Dooley also was known for his good works. He spent 30 years as state chairman of the Easter Seals charity, helping Georgians with developmental disabilities, and there were numerous stories through the years of the coach’s kindness to fans, none more affecting than the one involving my friend John Sosebee.

Someone attending a breakfast at the Dooley household the day of that year’s game with Georgia Tech mentioned to the former coach that John, a lifelong Dawgs fan, was having a rough time after having part of a leg amputated.

John remembers: “A few days later, I received a package via FedEx that contained an autographed copy of Barbara’s autobiography, a signed photo from UGA V, complete with a paw print, and a very personal note from Coach Dooley to me, along with a game ball signed by both teams.”

That’s the kind of man Dooley was.

After I started writing the Junkyard Blawg, I was fortunate to have several occasions to interact with him. I remember one phone conversation, in connection with a children’s book he’d written, and the subject of my son Bill being a history major at UGA came up. Dooley loved history, and we talked about that for quite a while.

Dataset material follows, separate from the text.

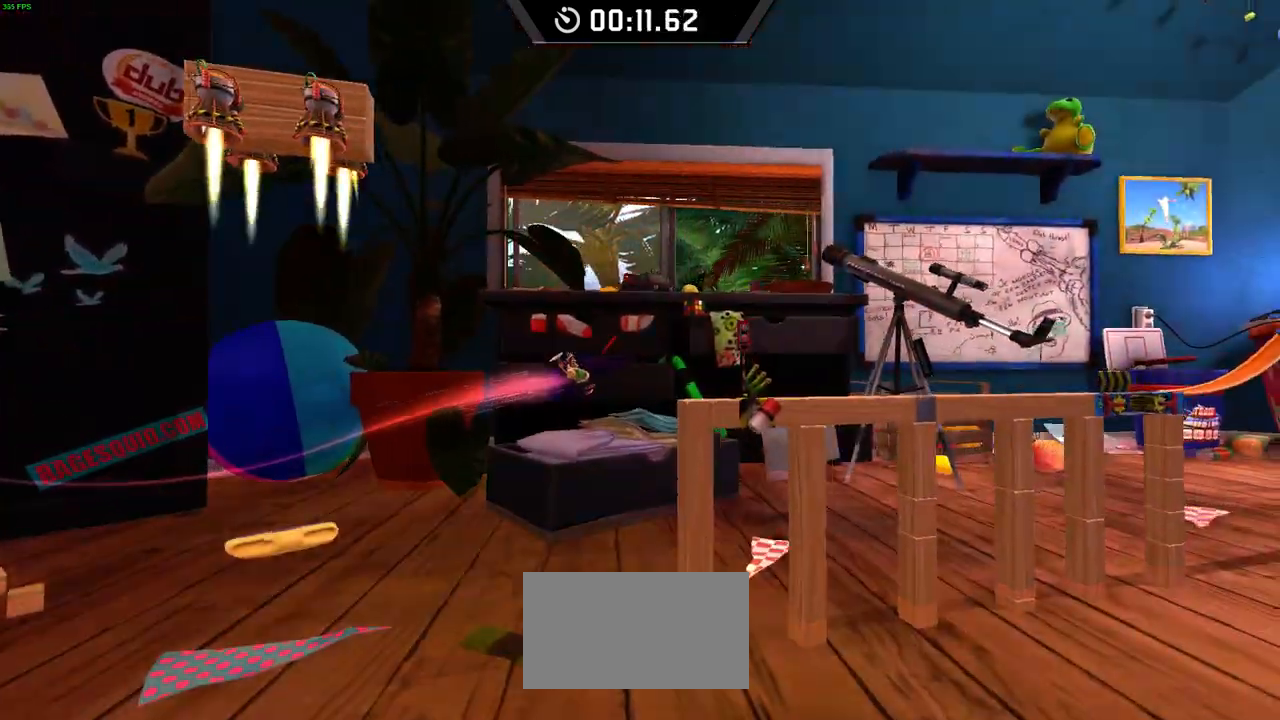
{"keys": ["right"], "events": [[317, "space", "up"]]}
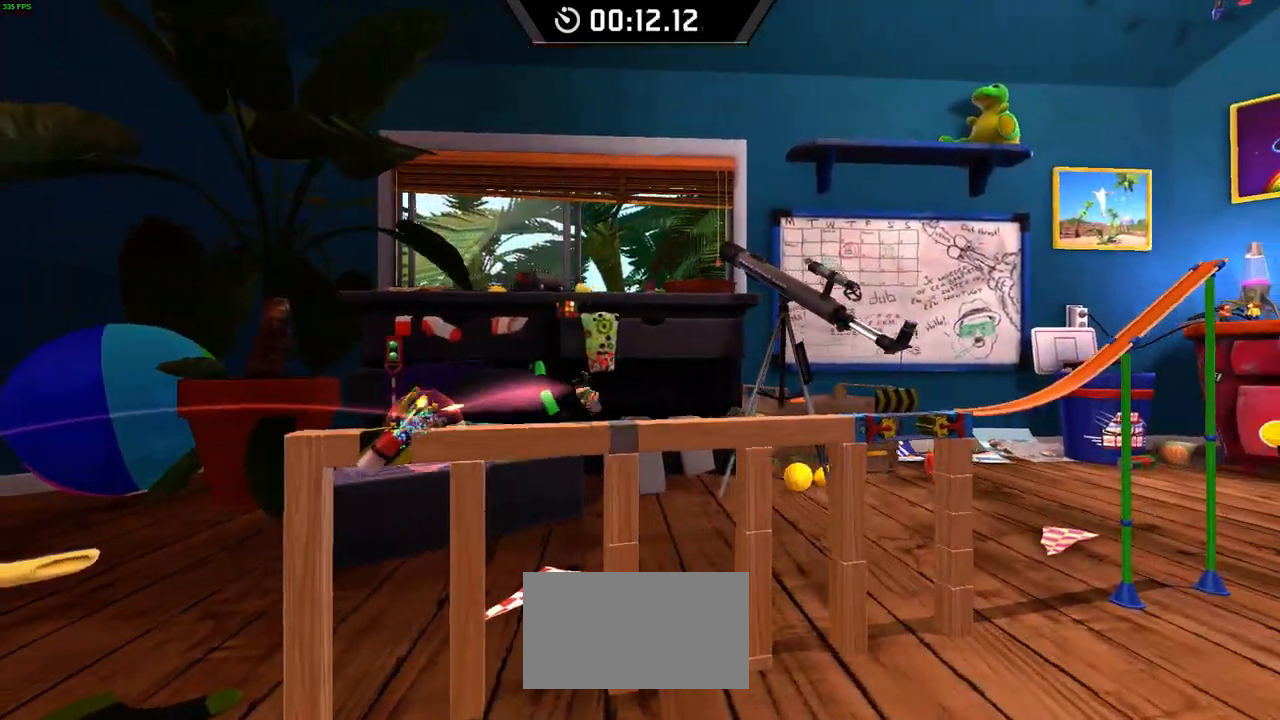
{"keys": ["right"], "events": []}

Another time, I emailed him for a column I was doing about the fact that, when he came up with the power-G football helmet patterned after Green Bay’s, some consideration was given to a white version. A asked about that, and he responded, explaining that “we were experimenting with different helmet colors at the time, though I was always in favor of the red helmet and decided on the combination of black on white on red, described by a very noted person as the ‘most harmonious colors in existence.”’

Even in recent years, he’d graciously answer my questions when I contacted him, even if they were a little out of the ordinary, as when I sought to find out his favorite place to eat for an article I did for the AJC about Athens dining (he said his favorite place was “Barbara’s kitchen,” though he added that, when she was out of town, he loved the filet and lobster at Longhorn).

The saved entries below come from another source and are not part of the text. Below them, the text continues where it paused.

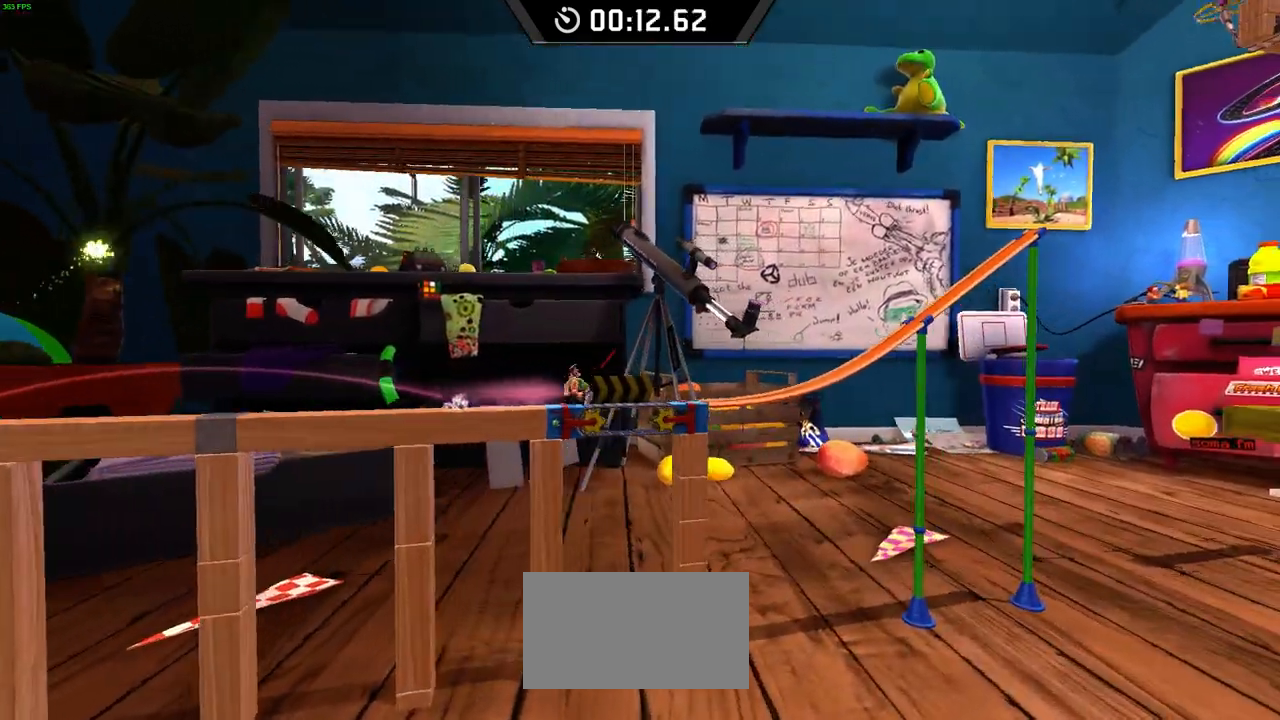
{"keys": ["right", "space"], "events": [[367, "space", "down"], [417, "space", "up"], [467, "space", "down"]]}
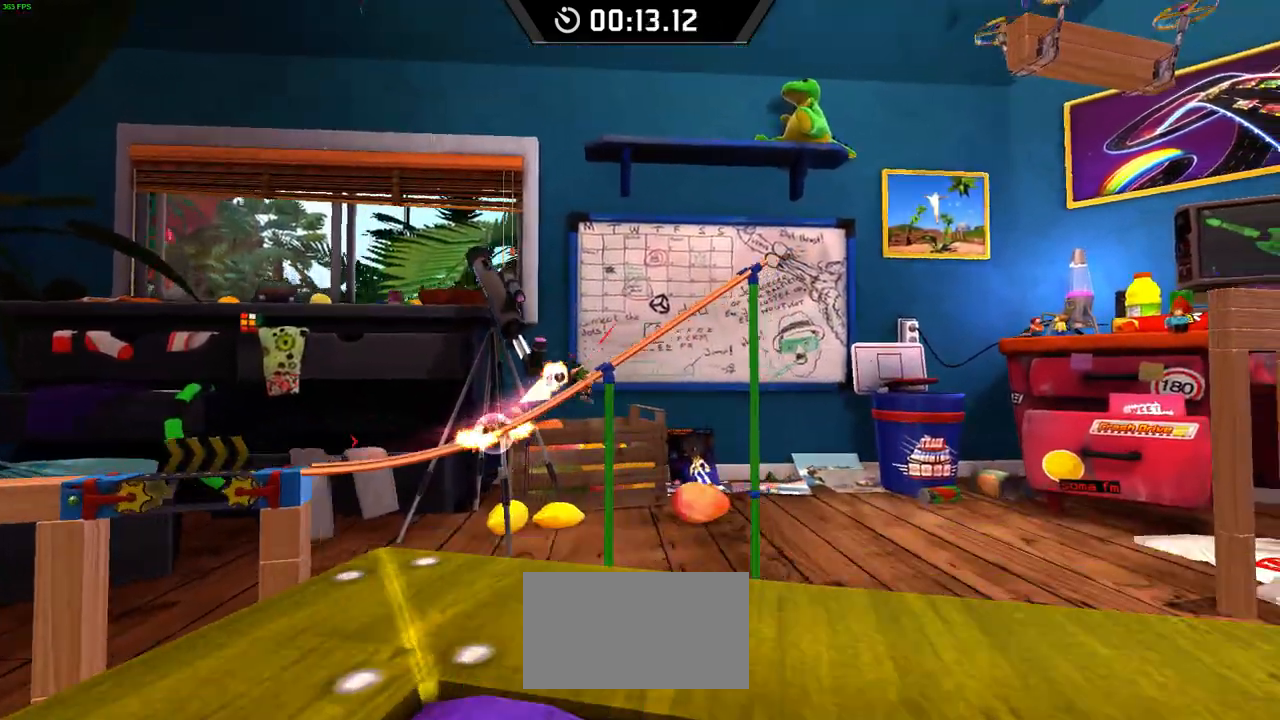
{"keys": ["right", "x"], "events": [[83, "space", "up"], [233, "x", "down"]]}
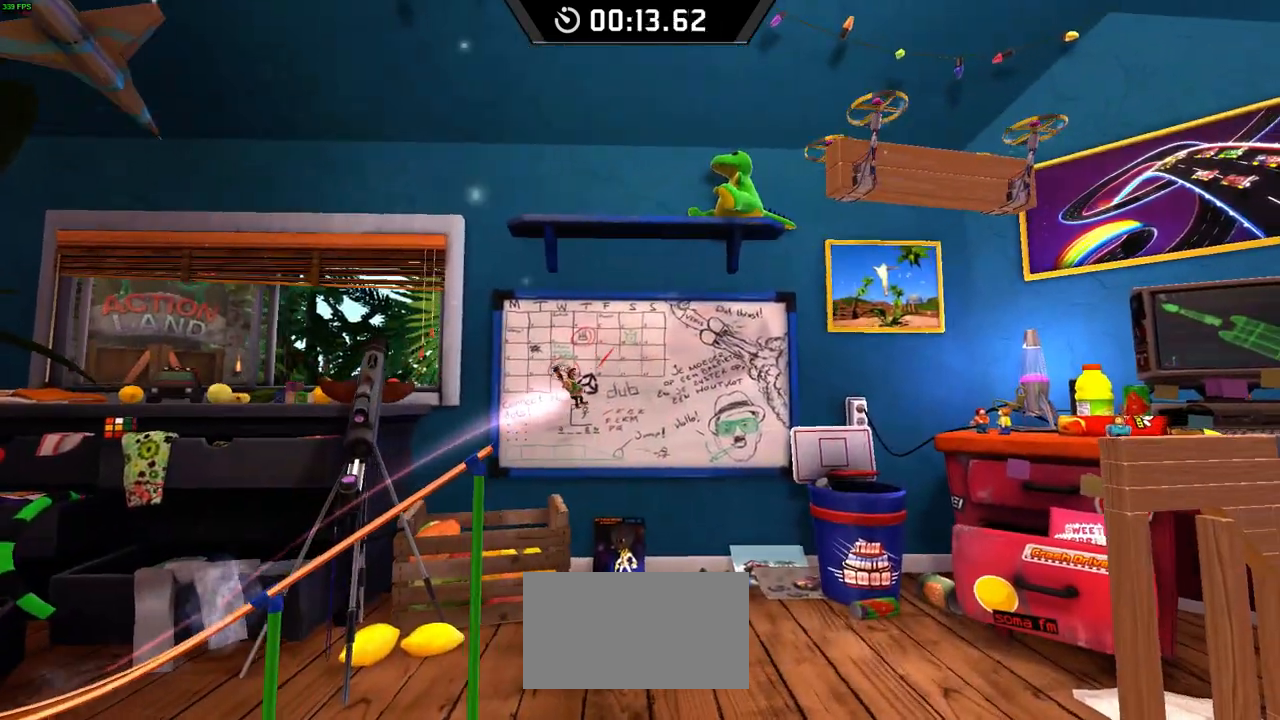
{"keys": ["right", "x"], "events": [[167, "x", "up"], [283, "x", "down"]]}
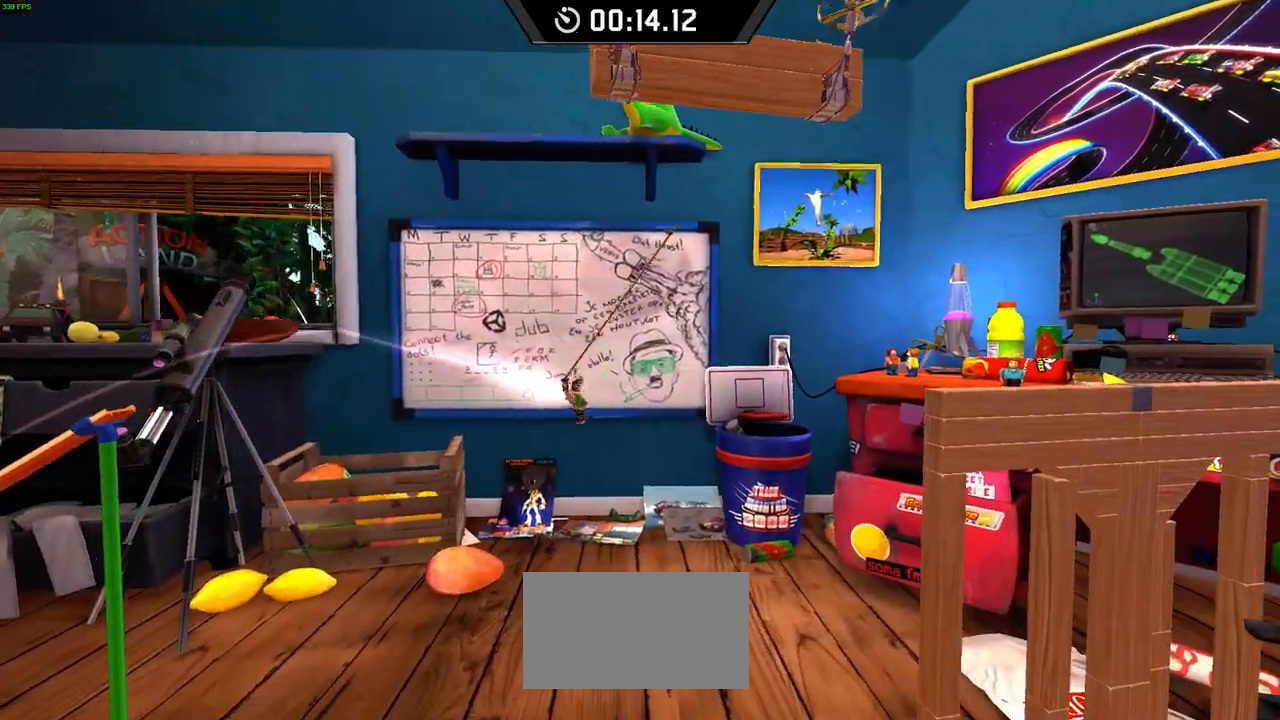
{"keys": ["right"], "events": [[450, "x", "up"]]}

My most recent interaction with the coach was when I wrote that 2019 Blawg about his legacy, in anticipation of the field at Sanford Stadium being named for him. I noted that one of Georgia fans’ favorite aspects of the Dooley legend was his ability to build up the most modest of upcoming opponents.

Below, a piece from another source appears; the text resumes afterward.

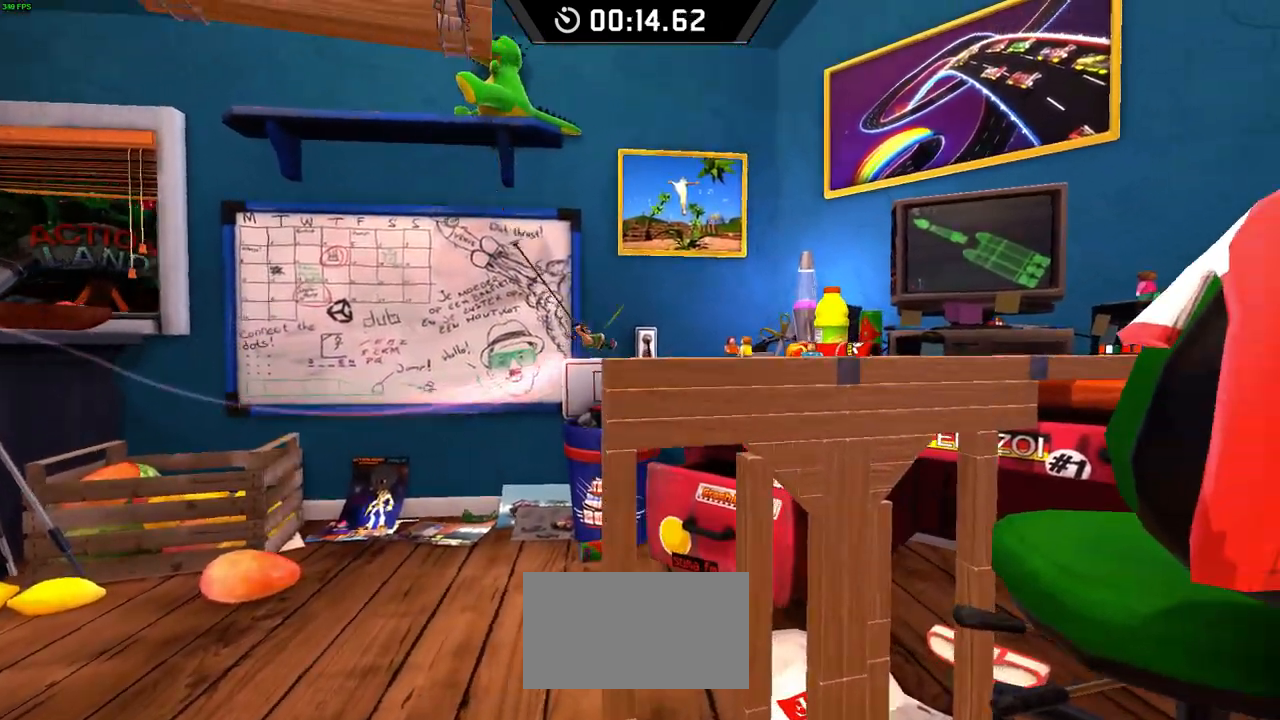
{"keys": ["right"], "events": []}
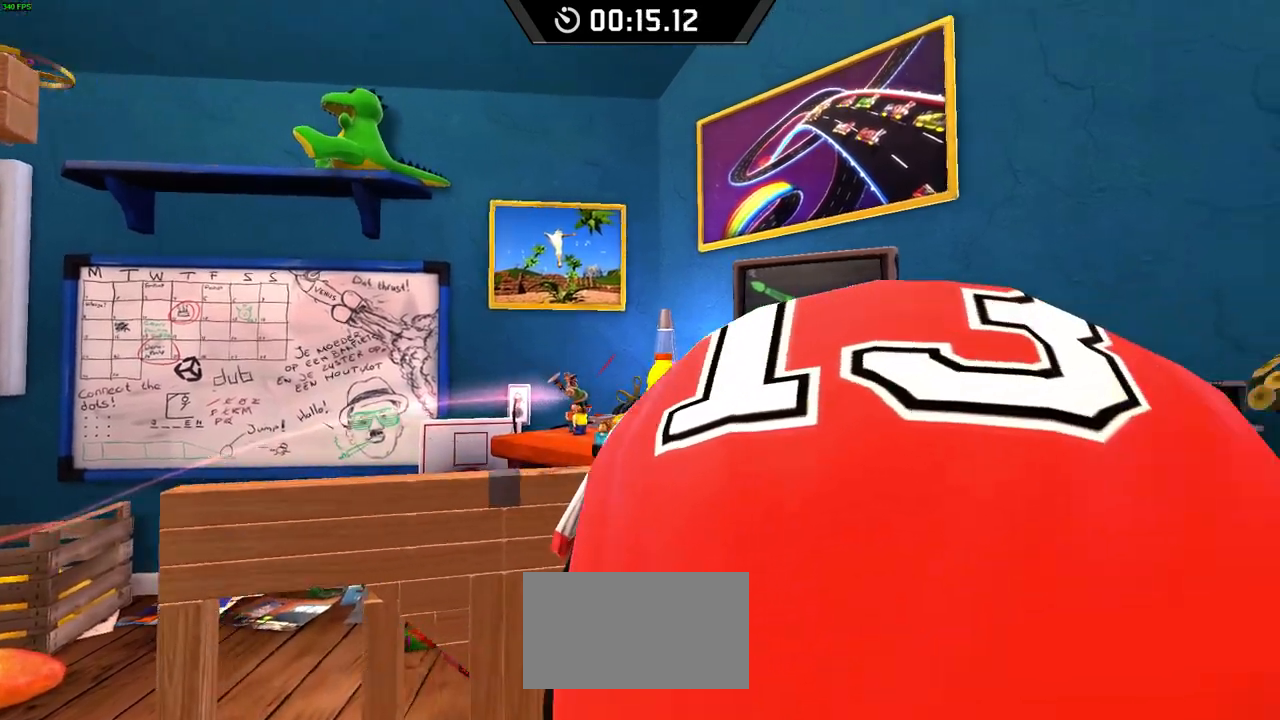
{"keys": ["right"], "events": [[317, "space", "down"], [367, "space", "up"]]}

I asked him whether there was any validity to the oft-told story that he praised some upcoming opponent’s “long snapper.” (Most versions of the story cite William & Mary).

His answer: “Bill, in evaluating teams through the years prior to playing them, I have often found excellence in a particular individual or a particular phase of the game though the team might not be up to par. I recall commenting one time on a terrific punter that Vandy had. I also recall admiring and commenting on Oregon State’s onside kicking scheme that, incidentally, we later adopted. While I don’t recall it specifically, I could have very easily admired the snapping ability of the William and Mary specialist. Vince.”

That answer was so Dooleysque, and will remain one of my favorite memories of him.

Jason Hasty, the athletics history specialist at UGA’s Hargrett Library, has another.

One morning several years ago, Jason told me, he and the former coach sat in Dooley’s living room and talked about some of the personalities he’d known during his career.

Said Jason: “At the time, I was struck by how insightful Coach was in his assessments of all that we talked about, but also how funny he was in describing certain situations and people. I don’t think that Coach got enough credit for his incredibly sharp and intelligent sense of humor, for sure.

“It’s a memory that might not sound like much, but to this day — and for the rest of my life — I’ll enjoy the memory of simply sitting with Coach Dooley in his living room and just talking.”

All his many accomplishments at UGA aside, that’s the sort of lasting impact Vince Dooley had on a couple of generations of Georgia Bulldogs fans.